The answer should be each line of the records that contains the word "Órgãos"; please copy them all.
-- Supplied data follows --
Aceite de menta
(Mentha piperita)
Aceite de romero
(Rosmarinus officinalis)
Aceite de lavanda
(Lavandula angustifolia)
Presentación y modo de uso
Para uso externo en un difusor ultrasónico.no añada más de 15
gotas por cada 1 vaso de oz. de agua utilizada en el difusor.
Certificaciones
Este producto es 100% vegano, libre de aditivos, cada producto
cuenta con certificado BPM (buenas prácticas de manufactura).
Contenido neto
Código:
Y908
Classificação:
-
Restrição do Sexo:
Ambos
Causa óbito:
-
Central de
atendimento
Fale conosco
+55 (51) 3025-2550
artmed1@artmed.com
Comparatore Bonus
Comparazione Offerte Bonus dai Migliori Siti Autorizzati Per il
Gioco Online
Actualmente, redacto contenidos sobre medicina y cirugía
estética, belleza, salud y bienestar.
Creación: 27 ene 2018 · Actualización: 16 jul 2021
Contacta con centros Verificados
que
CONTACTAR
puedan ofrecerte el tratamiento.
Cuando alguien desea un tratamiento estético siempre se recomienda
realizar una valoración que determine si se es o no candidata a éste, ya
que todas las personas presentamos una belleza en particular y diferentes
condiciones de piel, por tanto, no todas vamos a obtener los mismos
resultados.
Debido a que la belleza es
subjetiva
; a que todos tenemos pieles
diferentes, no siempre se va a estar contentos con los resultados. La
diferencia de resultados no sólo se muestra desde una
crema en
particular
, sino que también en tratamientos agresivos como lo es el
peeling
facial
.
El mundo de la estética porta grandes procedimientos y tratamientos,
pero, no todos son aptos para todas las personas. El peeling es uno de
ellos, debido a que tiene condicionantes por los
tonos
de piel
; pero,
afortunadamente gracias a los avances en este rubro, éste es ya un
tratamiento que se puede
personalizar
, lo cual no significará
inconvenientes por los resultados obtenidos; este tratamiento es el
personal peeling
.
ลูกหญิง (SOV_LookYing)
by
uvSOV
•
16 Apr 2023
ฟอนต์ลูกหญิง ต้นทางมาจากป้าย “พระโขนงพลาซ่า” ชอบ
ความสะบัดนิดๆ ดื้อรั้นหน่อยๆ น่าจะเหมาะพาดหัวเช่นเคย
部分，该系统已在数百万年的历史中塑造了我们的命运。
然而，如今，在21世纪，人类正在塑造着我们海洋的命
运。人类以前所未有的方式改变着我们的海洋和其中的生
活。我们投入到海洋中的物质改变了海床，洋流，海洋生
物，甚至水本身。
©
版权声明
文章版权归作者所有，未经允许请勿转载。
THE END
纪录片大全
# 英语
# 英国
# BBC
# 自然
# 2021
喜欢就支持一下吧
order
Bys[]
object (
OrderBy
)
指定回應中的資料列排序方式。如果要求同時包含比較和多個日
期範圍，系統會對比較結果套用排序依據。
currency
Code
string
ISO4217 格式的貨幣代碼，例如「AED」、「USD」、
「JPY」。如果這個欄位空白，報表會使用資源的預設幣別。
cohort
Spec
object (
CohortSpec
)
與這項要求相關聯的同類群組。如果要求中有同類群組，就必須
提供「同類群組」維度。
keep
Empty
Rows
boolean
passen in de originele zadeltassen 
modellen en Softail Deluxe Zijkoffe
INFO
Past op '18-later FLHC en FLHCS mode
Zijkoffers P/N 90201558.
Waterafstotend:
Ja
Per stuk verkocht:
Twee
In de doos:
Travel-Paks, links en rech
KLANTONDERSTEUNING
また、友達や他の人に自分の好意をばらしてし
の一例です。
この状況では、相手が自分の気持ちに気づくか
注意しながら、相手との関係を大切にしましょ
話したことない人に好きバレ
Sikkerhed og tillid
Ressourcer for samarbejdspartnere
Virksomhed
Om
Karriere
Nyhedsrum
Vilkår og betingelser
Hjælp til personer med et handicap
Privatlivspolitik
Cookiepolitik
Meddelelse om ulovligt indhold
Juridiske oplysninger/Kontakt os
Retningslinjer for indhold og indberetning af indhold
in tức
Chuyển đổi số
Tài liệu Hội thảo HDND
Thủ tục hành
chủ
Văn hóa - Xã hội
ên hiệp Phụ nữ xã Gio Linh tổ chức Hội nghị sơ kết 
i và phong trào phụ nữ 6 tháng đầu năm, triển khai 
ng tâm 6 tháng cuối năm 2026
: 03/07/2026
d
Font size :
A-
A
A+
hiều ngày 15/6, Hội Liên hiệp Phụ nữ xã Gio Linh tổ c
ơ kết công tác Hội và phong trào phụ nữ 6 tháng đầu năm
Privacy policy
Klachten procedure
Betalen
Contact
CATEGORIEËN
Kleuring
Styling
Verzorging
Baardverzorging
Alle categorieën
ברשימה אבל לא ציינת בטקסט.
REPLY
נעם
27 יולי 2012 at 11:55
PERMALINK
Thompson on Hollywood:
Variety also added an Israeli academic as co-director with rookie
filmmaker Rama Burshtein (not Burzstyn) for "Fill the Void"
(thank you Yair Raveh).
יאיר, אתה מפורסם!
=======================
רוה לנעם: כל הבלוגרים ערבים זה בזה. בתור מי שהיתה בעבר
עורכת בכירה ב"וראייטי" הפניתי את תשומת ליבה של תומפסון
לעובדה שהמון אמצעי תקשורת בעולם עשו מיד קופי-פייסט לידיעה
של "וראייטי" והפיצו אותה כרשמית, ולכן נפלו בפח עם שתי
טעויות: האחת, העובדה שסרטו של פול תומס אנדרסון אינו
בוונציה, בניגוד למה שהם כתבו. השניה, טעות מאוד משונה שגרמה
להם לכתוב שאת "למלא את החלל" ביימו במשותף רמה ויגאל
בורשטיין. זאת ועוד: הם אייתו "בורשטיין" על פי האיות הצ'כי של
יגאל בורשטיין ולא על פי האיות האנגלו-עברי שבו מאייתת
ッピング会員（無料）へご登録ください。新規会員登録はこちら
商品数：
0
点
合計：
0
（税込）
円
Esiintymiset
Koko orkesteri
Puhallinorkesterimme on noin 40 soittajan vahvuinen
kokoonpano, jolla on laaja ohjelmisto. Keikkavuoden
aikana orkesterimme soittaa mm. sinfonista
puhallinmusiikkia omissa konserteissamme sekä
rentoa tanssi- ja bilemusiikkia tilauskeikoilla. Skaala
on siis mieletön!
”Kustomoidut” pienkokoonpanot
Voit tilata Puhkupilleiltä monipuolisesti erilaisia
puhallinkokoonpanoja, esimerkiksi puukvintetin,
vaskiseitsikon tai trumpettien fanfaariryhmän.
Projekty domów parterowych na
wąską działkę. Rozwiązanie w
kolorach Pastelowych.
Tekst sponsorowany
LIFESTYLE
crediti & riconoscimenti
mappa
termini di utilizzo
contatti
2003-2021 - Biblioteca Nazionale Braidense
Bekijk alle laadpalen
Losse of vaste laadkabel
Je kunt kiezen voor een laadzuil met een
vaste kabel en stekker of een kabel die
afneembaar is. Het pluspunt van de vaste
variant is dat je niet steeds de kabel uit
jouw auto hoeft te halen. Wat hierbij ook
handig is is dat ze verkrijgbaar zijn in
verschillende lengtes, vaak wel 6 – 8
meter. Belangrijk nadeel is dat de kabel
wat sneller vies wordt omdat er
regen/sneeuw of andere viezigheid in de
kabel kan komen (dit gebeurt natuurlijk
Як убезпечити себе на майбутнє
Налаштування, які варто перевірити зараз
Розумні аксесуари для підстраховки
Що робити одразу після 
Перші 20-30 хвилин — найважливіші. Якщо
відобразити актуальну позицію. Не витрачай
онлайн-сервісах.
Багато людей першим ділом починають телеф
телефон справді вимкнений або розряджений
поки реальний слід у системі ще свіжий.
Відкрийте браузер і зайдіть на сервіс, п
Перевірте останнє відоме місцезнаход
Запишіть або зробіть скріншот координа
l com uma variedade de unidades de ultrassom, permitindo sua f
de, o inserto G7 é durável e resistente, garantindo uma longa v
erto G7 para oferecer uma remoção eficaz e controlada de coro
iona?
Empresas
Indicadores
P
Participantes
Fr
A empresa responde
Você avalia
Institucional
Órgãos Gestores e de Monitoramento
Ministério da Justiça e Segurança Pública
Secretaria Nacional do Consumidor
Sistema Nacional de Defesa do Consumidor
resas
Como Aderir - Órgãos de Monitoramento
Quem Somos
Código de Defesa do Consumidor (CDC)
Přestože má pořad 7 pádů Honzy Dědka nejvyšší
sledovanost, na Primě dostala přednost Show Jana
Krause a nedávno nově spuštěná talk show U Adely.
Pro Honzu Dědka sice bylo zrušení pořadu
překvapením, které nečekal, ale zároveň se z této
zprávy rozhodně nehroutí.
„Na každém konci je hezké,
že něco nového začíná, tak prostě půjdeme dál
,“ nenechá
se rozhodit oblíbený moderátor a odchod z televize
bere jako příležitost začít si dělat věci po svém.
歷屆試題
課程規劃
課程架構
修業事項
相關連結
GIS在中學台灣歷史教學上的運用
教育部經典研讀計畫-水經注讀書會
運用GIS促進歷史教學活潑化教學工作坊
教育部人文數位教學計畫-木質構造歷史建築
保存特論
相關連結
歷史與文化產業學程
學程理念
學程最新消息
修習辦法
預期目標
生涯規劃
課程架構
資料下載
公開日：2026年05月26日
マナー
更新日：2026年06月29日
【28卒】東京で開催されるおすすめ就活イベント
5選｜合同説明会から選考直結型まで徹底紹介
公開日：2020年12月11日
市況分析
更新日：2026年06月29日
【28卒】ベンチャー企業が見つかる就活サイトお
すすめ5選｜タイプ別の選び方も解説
-- Supplied data concluded --
The completed task:
Órgãos Gestores e de Monitoramento
Como Aderir - Órgãos de Monitoramento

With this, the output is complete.